Por 418 anos o Brasil admirou muitas pessoas, mas não havia ídolos. Nem desses que duram quatro minutos e meio, muito menos os mais duradouros. Em 1918, o futebol era incipiente, assim como a música popular; o rádio só apareceria cinco anos depois e televisão não tinha nem em filmes de ficção científica, embora esses existissem desde 1902, quando foi lançado Viagem à Lua, de Georges Méliès.
Celebridade então era Ruy Barbosa, autor de frases que fariam muito sucesso hoje, como aquela que diz: “Toda a capacidade dos nossos estadistas se esvai na intriga, na astúcia, na cabala, na vingança, na inveja, na condescendência com o abuso, na salvação das aparências, no desleixo do futuro”. Embora celebridade, ninguém nunca quis saber como ele perdeu a virgindade e nem se foi à ilha de Caras.
O primeiro ídolo brasileiro surgiu na música popular, há 100 anos, pouco depois do lançamento dos primeiros discos e reinou sem contestação por 34 anos. Foi o primeiro dos muitos soberanos da música brasileira, o rei da voz, Francisco Alves.

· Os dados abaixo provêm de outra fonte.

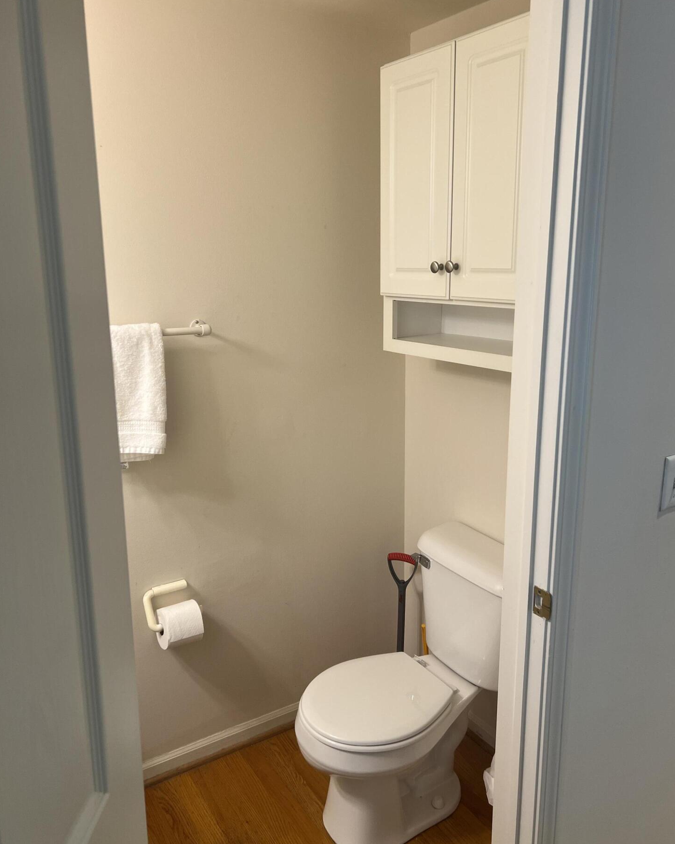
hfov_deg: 51.5
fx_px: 699
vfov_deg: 62.2
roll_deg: +0.1
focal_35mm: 28
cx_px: 346
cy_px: 400
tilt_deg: -11.3
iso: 80
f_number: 1.5
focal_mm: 5.7
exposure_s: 1/60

O centenário está passando batido; mas foi entre abril e maio de 1918 que ele começou a cantar profissionalmente, numa companhia de entretenimento e no Circo Spinelli. Dois anos depois, seria contratado para fazer as primeiras gravações; até morrer, entraria nos estúdios mais 1.376 vezes. Ninguém gravou tanto.
O Brasil de hoje não tem espaço para Francisco Alves. Sua voz já está nos serviços de streaming como o Spotify, onde é seguida por míseros 7.379 ouvintes mensais. Mas faz parte de um Brasil que não quer mais se ouvir, que renega a própria história e namora com ameaças, à espera de um milagre que não virá sem esforço.
Foi Francisco Alves quem fez a transição das gravações mecânicas – que exigiam do cantor um fôlego de nadador e, dos músicos, tônus de halterofilista – para os registros elétricos. E assim introduziu a sutileza na música brasileira, explorando registros tão variados que ninguém, 66 anos depois de sua trágica morte, se arvorou em substituí-lo. E desmentiu o ditado: depois do rei morto, não houve rei posto.
A vida do cantor seria um prato cheio para as revistas de fofoca de hoje. Era um contumaz comprador de sambas – algo normal naqueles tempos –, tinha fama de unha-de-fome e também por ter sido casado com uma moça que trabalhava no baixo meretrício e se recusou deixar o ofício, mesmo depois da boda, por gostar da “vida alegre”.
Mas sua mais rica herança foram os sambas, marchas, foxes, valsas, maxixes e tangos para os quais emprestou a voz. Gravou sambas de Sinhô – incluindo as inaugurais O Pé de Anjo e Fala Meu Louro, essa uma brincadeira algo indelicada com a derrota de Ruy Barbosa para Epitácio Pessoa nas eleições presidenciais – Ismael Silva, Pixinguinha, Noel Rosa, Ary Barroso.
Ainda assim, está a um passo do esquecimento. Teremos mais uma chance. Para quem gosta de datas redonda, dia 19 de agosto podemos comemorar os 120 anos de nascimento do rei que não fez sucessor.